Curve enters the fearsome market for all-in-one cards
The all-in-one card market is littered with the carcasses of unsuccessful ventures, but Curve's Shachar Bialick insists his initiative has a model and a headstart that will help it fight the market's considerable headwinds.
"From the outside it sounds like all of these all-in-one cards are defaulting one after the others," said Bialick, the CEO of the London-based Curve. "But those other ventures didn't always work. And when that happens you still have to bring all of your cards with you. We have a way to only require Curve."
Curve formally launched its all-in-one card last week, with a pitch that sounds familiar. Consumers can load their card accounts onto a single card, avoiding the hassle of searching through different cards in a wallet. The card is free, though there is a $60 premium option with more features. Curve is focused mainly on Europe, where the fintech ecosystem is more advanced than in the U.S. and the data access is easier through PSD2 and other regulations, according to Bialick.

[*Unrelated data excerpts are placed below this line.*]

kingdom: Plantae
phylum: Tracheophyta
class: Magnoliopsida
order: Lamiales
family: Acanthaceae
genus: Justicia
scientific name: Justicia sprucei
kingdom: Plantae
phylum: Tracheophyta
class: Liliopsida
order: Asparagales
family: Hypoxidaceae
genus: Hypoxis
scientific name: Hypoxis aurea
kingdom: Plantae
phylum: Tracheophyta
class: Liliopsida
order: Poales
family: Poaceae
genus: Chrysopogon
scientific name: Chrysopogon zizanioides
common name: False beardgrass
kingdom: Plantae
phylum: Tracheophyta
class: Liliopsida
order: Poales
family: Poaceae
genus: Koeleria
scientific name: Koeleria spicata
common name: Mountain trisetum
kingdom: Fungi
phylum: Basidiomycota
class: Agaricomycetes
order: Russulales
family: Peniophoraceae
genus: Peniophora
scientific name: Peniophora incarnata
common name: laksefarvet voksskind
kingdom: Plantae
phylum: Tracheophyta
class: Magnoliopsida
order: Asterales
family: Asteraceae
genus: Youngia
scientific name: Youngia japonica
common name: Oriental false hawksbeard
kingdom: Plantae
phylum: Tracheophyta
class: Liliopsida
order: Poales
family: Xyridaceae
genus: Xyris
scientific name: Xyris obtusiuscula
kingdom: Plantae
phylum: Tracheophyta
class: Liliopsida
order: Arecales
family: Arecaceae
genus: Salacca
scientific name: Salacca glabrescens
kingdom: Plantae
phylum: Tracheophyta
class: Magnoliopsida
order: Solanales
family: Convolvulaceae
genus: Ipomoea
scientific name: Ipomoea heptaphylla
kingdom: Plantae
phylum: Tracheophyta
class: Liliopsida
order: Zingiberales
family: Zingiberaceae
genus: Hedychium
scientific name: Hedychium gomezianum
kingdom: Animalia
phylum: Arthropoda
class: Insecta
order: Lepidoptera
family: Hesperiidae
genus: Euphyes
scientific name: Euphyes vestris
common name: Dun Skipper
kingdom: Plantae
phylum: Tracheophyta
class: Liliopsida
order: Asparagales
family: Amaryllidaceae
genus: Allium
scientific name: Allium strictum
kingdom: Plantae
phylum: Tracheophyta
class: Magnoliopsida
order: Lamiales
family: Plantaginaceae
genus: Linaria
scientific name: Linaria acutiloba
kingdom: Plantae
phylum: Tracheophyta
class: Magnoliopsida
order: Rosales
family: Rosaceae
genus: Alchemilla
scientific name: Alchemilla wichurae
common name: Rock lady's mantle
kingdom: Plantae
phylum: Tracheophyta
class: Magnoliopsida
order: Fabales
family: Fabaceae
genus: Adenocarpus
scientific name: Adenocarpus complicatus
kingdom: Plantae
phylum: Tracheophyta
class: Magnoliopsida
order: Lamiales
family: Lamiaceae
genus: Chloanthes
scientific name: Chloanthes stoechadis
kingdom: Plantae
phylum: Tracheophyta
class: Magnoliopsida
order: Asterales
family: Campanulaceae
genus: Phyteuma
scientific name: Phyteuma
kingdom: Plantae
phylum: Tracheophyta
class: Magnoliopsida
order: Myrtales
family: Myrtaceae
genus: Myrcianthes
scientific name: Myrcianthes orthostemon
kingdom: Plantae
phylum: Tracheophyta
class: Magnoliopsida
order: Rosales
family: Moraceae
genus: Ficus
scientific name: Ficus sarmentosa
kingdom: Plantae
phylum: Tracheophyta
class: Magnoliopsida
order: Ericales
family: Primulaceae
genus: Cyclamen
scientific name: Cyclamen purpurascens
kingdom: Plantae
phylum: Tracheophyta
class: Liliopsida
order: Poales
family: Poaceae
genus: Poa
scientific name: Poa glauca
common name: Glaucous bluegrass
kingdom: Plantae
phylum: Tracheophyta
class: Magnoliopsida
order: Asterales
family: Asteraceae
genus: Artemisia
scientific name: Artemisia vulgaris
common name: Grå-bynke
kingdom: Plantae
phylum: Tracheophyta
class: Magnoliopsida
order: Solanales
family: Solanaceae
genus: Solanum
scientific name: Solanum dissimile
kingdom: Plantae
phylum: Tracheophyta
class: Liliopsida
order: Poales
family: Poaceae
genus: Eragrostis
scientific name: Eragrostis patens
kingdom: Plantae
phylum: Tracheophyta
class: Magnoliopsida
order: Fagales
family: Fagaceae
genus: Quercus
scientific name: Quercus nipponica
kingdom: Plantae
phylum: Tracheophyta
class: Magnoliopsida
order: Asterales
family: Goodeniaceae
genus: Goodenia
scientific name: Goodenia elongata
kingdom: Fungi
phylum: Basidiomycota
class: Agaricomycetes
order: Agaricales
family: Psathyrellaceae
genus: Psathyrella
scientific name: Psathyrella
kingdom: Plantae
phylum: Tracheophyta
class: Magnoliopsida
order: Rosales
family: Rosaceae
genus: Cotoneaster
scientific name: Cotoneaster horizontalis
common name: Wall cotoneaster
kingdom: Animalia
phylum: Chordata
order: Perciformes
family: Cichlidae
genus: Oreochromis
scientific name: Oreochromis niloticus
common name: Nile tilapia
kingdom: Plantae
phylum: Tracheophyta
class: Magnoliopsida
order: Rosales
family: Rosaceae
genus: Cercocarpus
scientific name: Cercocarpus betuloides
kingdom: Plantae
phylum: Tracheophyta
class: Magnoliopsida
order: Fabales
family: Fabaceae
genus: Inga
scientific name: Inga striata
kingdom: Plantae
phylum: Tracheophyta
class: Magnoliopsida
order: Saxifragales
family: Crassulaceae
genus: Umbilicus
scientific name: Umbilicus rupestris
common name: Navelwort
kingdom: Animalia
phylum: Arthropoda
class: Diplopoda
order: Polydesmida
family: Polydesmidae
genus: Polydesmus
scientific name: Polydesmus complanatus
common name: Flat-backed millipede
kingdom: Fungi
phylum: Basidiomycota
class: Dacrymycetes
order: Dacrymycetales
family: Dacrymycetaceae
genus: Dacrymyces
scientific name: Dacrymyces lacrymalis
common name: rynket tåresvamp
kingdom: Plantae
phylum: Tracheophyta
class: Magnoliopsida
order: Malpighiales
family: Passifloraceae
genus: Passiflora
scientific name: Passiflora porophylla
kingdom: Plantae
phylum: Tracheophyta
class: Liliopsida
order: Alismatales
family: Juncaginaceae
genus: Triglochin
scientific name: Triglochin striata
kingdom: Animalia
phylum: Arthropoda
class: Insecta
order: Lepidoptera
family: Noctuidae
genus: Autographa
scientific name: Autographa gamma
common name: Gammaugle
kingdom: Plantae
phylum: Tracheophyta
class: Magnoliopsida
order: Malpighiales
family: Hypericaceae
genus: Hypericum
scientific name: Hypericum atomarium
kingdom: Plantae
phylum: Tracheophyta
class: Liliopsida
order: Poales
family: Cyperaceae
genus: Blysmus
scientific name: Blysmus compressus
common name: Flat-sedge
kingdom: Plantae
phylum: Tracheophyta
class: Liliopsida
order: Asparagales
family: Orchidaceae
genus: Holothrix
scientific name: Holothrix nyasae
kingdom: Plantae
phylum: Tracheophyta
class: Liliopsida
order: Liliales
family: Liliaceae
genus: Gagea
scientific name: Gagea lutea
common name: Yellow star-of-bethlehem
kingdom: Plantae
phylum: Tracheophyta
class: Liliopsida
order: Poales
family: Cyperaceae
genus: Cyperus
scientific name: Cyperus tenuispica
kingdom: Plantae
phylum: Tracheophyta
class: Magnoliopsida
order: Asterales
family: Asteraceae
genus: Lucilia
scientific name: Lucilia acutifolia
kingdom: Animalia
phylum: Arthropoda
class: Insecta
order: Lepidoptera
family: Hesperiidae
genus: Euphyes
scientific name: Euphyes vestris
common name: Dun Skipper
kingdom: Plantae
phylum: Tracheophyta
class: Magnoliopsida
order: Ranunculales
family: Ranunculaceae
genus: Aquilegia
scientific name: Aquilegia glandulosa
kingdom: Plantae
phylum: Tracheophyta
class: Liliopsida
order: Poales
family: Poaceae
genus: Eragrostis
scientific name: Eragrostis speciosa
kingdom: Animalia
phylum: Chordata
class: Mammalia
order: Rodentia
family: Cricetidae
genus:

The idea of a multi-account card has struggled mightily in the past, enough that in at least one case the technology wound up buried in a fitness band instead of at the top spot of a wallet.
That card, Coin, reportedly suffered from usability issues at point of sale terminals and distribution problems. Coin used Bluetooth technology to pair with smartphones, a model that other all-in-one cards such as Bluenio also attempted (Bluenio also struggled; no record of the card could be found beyond 2014). Coin eventually sold its technology to Fitbit to embed transaction capabilities into wearable devices.
Other multi-account cards also sputtered. Plastc shut down in the spring of 2017 after losing support from an investor. Stratos shut down but was later acquired by CardLab Innovation for further development in 2017. Dynamics recently introduced an internet-connected version of its high-tech payment card, addressing the issues that troubled its original model.
There are differences with Curve that give it a better chance, Bialick said.
Curve is using the Mastercard network—the cards are usable at all Mastercard accepting terminals, which should dilute the access and usability problems that other multi-account cards have had since Curve's usage resembles a traditional card, Bialick contends. (Coin had a development partnership with Mastercard that ended when Coin sold its technology to Fitbit, a Mastercard spokesperson said in an email.)
"Pairing Bluetooth to a phone is hard to do. We have all the card tech that the banks have," Bialick said. "We're an antibiotic instead of a headache pill—targeting the source of the challenge."
Curve also touts an existing user base from tests. It reports more than 100,000 sign ups who have altogether spent $120 million during beta. This demonstrates a market need that isn't met by smartphone-based mobile wallets, Bialick said.
"The [mobile] wallet infrastructure isn't there yet today, and mobile wallets still do not work as well as cards," Bialick said. "We can breach this infrastructure gap, presenting a multi-card option with the same user behavior."
Curve is additionally working on a broader product set, having already released a "back in time" feature that allows users to change the card used to fund a purchase after the fact. It's also working on an installment feature that would work similar to Klarna, and this would make Curve more of a flexible payment tool than traditional all-in-one card.
There's still user habits to overcome that make the all-in-one market a challenge for entrants, according to Rick Oglesby, president of AZ Payments.
"All-in-one cards struggle because consumers have trained themselves to use their existing cards. They make their payment choices on a habitual autopilot," Oglesby said. "If they are to change their intentionally-created habits, they need not only compelling reasons to do so, but also reminders at the point of purchase to help them through the transition."
Curve represents yet another effort to overcome this habitual momentum.
"Its success depends on its ability to convince consumers to carry only the Curve card. Consumers that simply add Curve to their card collection are most likely to default back to their previous habits," Oglesby said.